**About this task:** Scan the records below for the line with "Figure 7: Predicted" and the line with "Figure 7. Simulation results of the proposed". Repeat those two lines and every line between them exactly, and nothing else.

**Data for review:**
[Start of section]

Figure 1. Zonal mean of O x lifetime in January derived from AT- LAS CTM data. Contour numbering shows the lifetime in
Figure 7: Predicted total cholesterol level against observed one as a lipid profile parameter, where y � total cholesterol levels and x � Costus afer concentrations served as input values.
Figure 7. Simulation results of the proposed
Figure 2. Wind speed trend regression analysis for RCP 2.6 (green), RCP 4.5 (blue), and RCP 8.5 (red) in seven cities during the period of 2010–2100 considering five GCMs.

[End of section]
[Start of section]

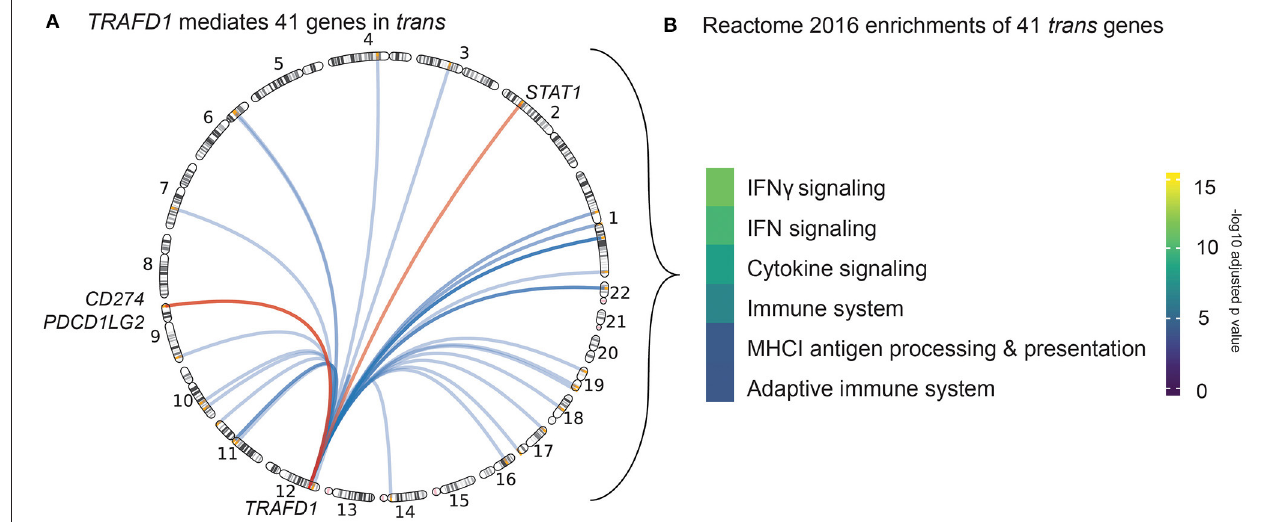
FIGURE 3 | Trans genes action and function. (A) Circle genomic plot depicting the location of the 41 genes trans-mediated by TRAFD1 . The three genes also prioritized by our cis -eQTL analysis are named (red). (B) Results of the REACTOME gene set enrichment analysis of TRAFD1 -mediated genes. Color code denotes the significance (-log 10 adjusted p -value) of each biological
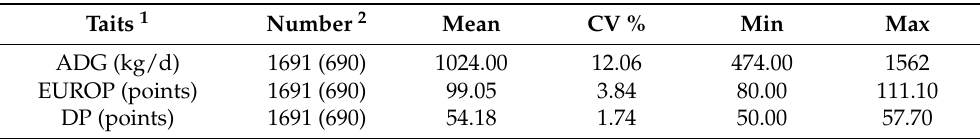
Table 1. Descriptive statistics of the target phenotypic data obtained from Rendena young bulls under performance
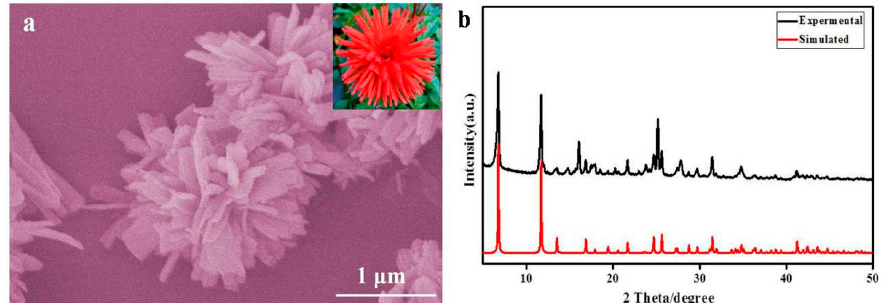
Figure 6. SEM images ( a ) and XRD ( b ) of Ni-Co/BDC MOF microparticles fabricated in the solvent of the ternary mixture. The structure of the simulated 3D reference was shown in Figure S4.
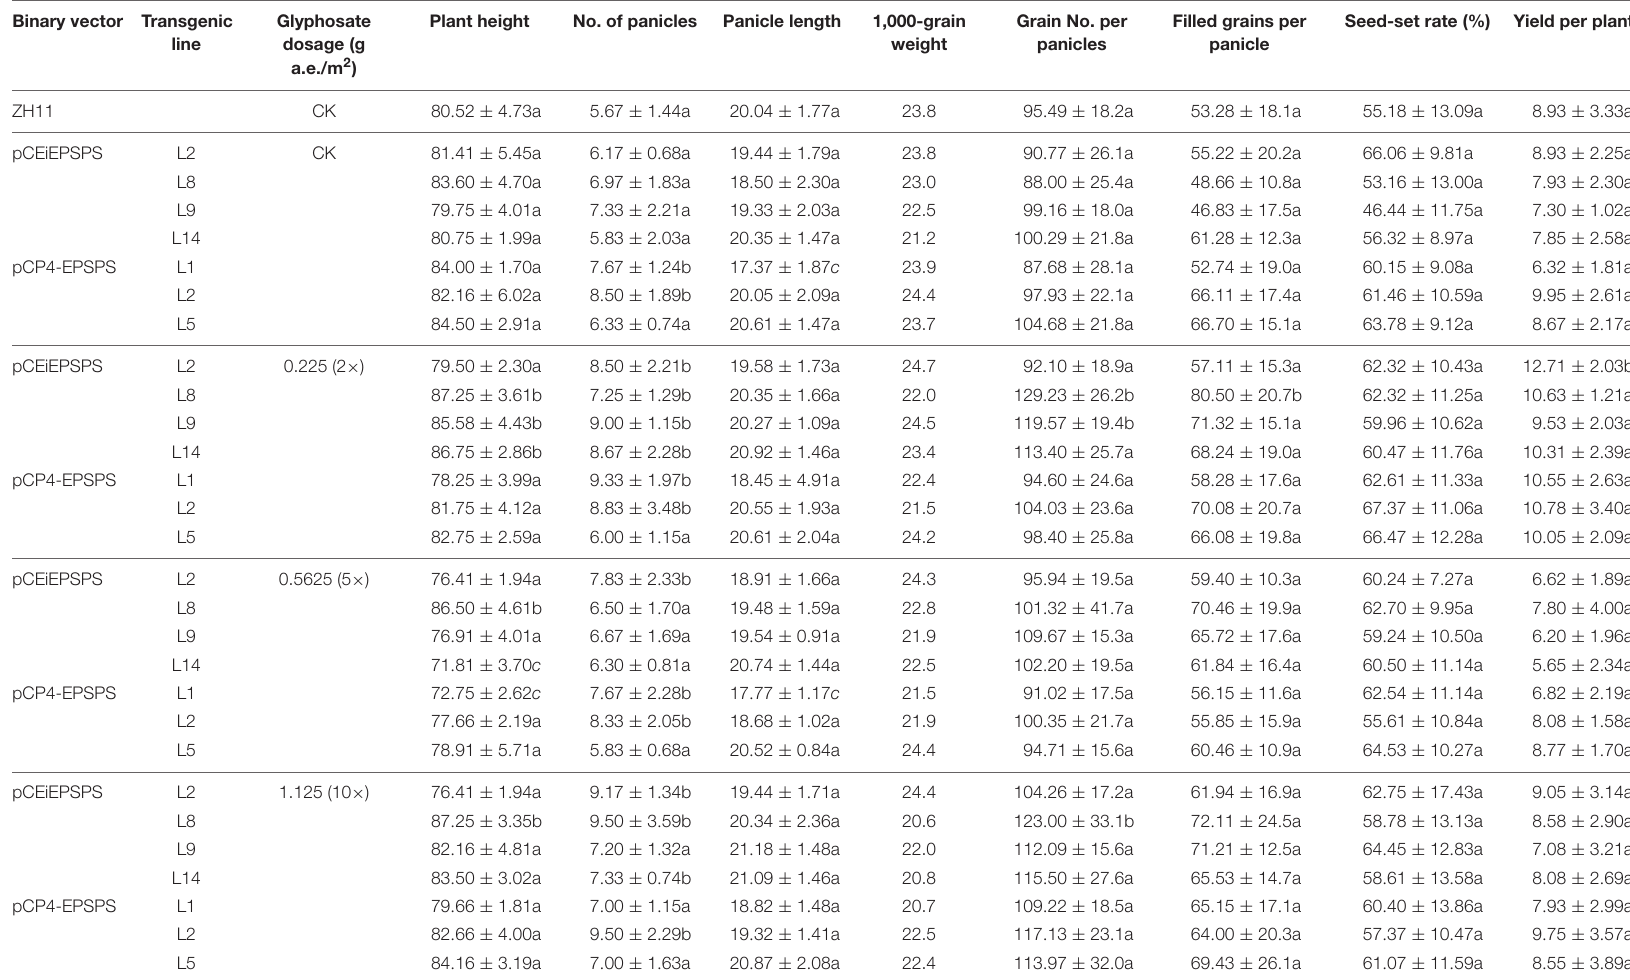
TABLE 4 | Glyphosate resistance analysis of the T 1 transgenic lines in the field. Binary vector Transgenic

[End of section]
[Start of section]

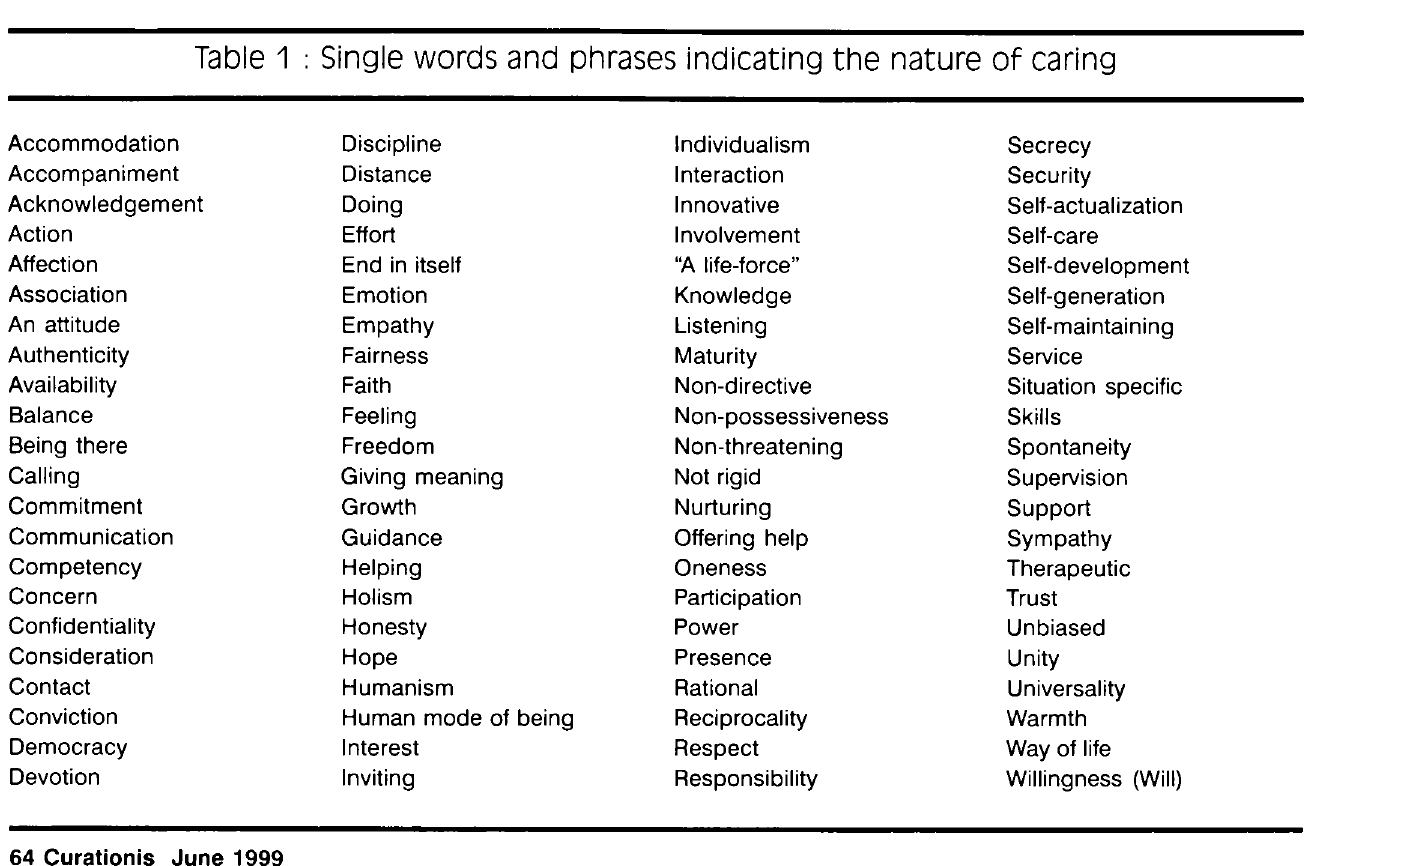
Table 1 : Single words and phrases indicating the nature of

[End of section]

**Your response:**
Figure 7: Predicted total cholesterol level against observed one as a lipid profile parameter, where y � total cholesterol levels and x � Costus afer concentrations served as input values.
Figure 7. Simulation results of the proposed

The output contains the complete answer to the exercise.